On our drive back, I wanted to talk more. Why did Francis Bacon destroy his paintings? Had Alaric read any books recently? What was the ideal city to live in? Certainly not Los Angeles.

“You don’t like it here?” he asked.

Huh. I never dropped that sentiment to native Californians. Didn’t really know how to answer. “You know how after a few years, you get sick of a place? Los Angeles is the type of place where you come here already sick of it, but it slowly grows on you.”

How’s that for optimism? How’s that for diplomacy? Politics?

Brought up abstract games, how they looked like little sculptures but they also moved according to game rules, which made them more interesting in the sense of possibilities. Almost like moving philosophies, better equipped to display ontology than an endless line of words in a book on metaphysics.

Alaric was moving his head, turning to me. “Abstract games?”

“They’re games,” I explained, “board games that don’t have an obvious theme, games like Chess and Go.”

But abstract games look like abstract sculptures, I was reasoning. Except they move according to the rules of the game. And this time element is fascinating. Definitely an element of art if you looked hard enough. And I’ve been thinking a lot about this. Something to look into. Abstract games.

 And the conversation stopped there. Got out of my car in front of his house. I had so much more I wanted to talk about. Perhaps a conversation during a future drive.

Was pulling one of the pamphlets out of my pocket.
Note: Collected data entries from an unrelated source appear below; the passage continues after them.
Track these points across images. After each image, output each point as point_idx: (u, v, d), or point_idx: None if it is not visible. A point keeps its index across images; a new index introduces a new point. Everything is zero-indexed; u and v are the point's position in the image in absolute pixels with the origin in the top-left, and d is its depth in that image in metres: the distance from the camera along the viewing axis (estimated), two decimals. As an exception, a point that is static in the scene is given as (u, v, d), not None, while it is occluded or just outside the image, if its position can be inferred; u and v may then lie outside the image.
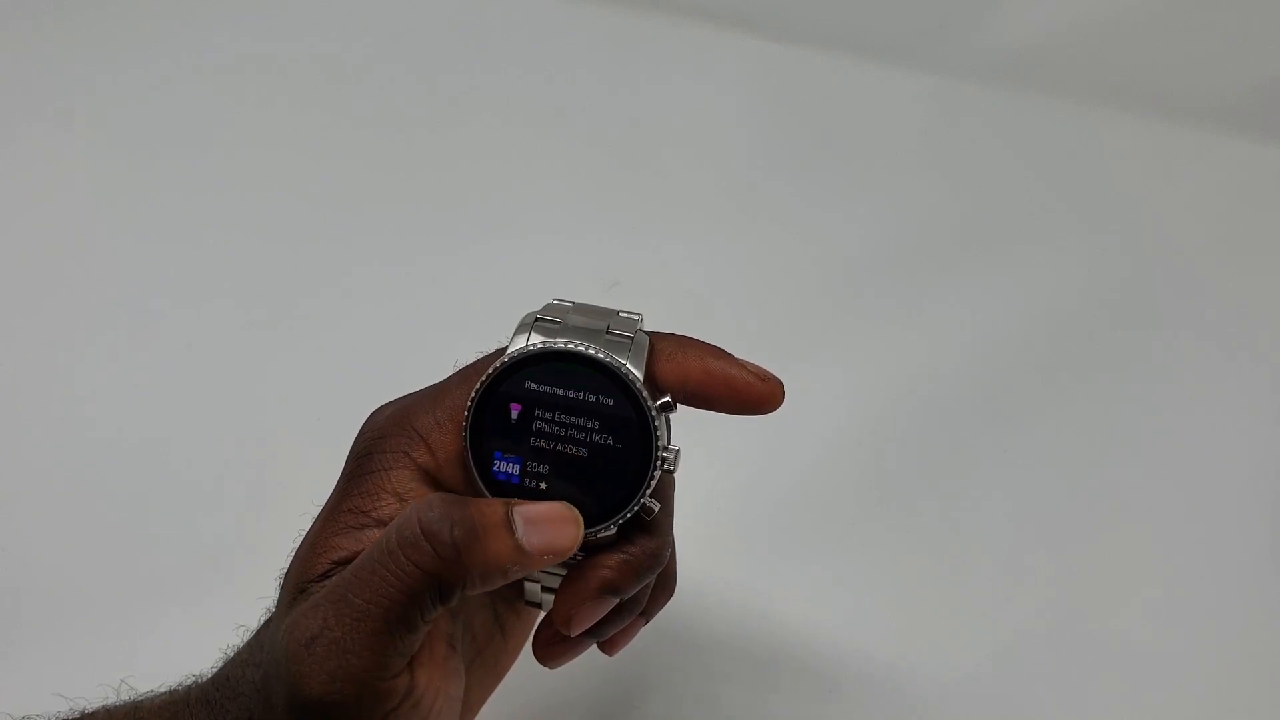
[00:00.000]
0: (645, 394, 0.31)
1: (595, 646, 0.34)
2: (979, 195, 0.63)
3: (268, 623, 0.33)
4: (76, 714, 0.35)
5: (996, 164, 0.64)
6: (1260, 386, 0.57)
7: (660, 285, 0.59)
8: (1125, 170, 0.64)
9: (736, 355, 0.33)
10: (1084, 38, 0.68)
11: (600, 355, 0.31)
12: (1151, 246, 0.61)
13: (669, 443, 0.32)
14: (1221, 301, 0.59)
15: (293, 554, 0.32)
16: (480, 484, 0.32)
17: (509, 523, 0.30)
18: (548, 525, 0.30)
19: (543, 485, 0.32)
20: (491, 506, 0.30)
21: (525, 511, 0.30)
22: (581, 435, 0.31)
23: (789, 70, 0.67)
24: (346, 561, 0.31)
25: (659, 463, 0.31)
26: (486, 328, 0.37)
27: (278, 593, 0.32)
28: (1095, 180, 0.64)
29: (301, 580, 0.31)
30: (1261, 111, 0.65)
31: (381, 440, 0.32)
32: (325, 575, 0.31)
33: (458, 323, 0.55)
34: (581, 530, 0.31)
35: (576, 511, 0.31)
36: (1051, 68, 0.67)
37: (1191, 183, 0.64)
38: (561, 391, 0.31)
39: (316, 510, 0.33)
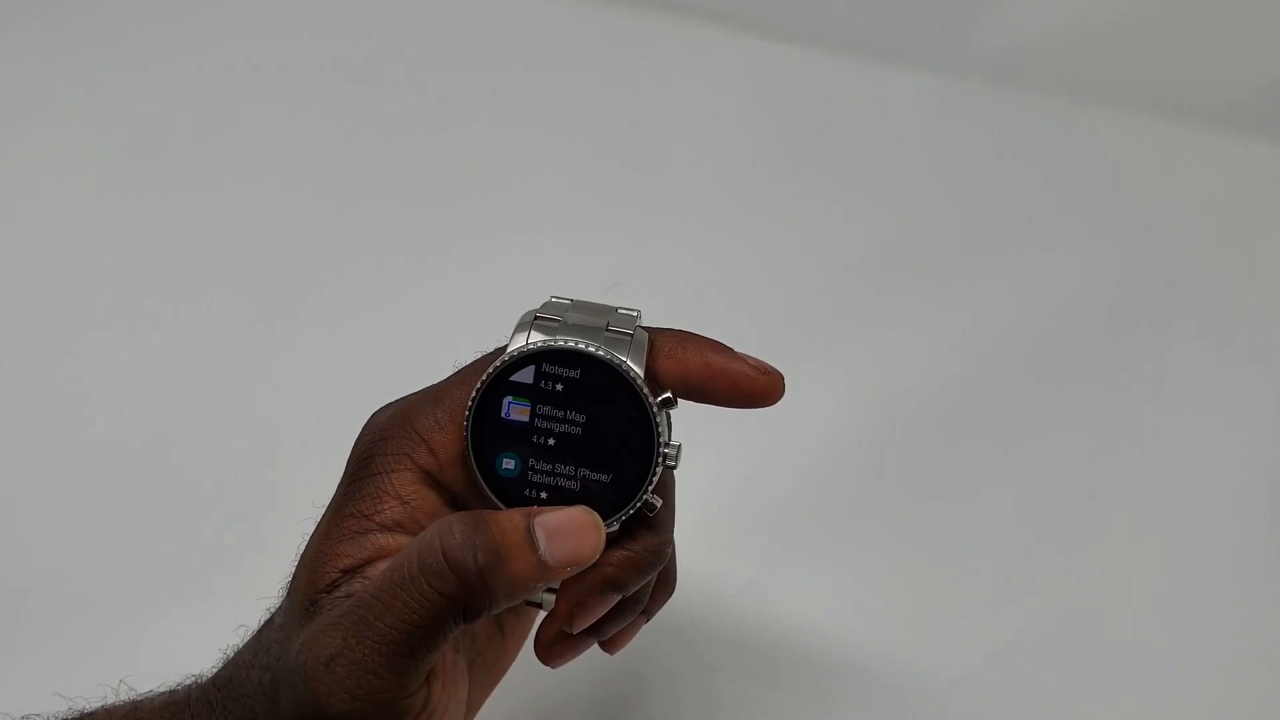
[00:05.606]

Alaric didn’t say anything. But I know he’s noticed that every time we go to gallery shows, I collect all the free paraphernalia at the art spaces, brochures and the like. (I’ve kept them all.) Here was the Riverside Art Walk brochure. I snorted. I showed him the picture on the back flap asking him if the guy in the picture didn’t look familiar. It was a man drawing a woman (a clothed woman) on an armchair. The armchair was one of the two we were sitting on. “This,” Alaric said, “is the very best way to end the night.”

On my drive back home, I was recapturing my thoughts on ambition, thinking about the words I wasn’t able to use but wanted to. The ideas behind things, and the way people use these things created by ideas to make things happen.

I was now on the freeway. Thinking now about game mechanics. Abstract games when done right. A most appropriate device to exhibit the dynamics of life.

I like that. Nodding to some jazz on the local station. I like that a lot.